• [Exercise prompt]:
Find and copy each line of the records that contains the word "Updated". The match is case-sensitive.

<<<<

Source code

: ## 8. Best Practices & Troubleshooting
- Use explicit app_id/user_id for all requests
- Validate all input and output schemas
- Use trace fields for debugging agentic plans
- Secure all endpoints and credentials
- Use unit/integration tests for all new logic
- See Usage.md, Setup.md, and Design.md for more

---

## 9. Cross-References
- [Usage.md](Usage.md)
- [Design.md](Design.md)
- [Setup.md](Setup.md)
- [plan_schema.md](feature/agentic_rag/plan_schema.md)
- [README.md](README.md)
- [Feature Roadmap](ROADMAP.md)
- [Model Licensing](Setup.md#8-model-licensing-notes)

>>>>
<<<<

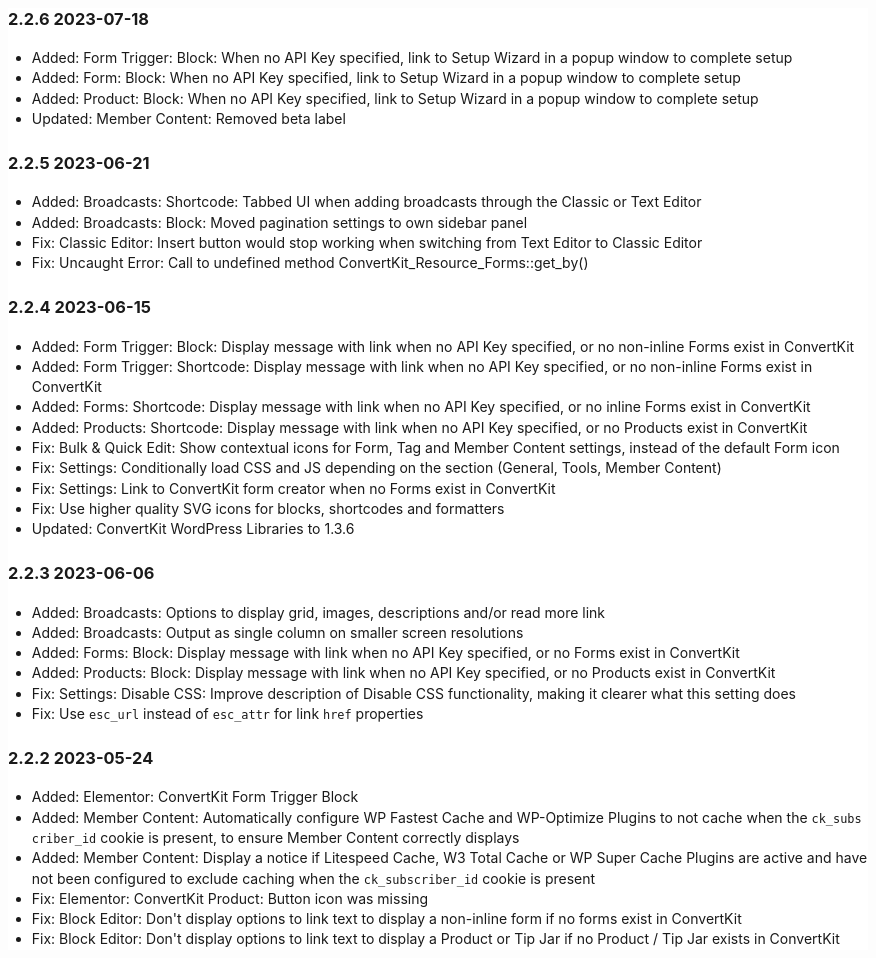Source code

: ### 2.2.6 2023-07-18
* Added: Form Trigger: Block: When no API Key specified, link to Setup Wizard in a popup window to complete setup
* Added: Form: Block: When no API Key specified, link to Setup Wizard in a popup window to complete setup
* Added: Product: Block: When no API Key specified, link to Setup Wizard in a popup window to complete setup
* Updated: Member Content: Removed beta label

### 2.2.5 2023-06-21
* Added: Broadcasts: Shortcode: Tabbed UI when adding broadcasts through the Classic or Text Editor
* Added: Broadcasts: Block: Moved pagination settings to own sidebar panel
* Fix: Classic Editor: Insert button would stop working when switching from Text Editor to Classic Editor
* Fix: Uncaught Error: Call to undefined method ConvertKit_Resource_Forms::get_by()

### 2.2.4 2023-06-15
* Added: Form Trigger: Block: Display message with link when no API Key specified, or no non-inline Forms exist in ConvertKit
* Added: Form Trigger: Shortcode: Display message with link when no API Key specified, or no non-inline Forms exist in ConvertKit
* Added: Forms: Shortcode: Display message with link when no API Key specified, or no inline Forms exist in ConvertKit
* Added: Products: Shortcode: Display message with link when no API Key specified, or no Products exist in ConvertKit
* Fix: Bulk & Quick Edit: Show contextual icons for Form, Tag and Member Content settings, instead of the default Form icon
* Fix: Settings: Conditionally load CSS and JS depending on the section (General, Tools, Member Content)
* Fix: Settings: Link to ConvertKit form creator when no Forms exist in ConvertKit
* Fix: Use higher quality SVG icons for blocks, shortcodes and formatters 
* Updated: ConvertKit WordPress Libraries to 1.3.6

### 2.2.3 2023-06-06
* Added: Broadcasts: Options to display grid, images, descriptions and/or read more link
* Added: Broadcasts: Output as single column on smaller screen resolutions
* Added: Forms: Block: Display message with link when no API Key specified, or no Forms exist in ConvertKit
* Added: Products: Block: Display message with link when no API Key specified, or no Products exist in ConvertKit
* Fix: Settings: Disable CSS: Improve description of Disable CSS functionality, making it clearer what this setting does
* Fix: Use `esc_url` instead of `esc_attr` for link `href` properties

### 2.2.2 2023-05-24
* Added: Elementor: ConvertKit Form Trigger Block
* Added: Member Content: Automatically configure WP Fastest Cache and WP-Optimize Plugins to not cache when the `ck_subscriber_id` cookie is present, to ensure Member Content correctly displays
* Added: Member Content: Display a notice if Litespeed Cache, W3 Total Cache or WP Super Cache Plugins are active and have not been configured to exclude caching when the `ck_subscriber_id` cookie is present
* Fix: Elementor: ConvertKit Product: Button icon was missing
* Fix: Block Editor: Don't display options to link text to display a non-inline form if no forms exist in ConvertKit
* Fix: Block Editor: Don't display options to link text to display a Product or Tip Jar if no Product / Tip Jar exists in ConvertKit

>>>>

• [Task output]:
* Updated: Member Content: Removed beta label
* Updated: ConvertKit WordPress Libraries to 1.3.6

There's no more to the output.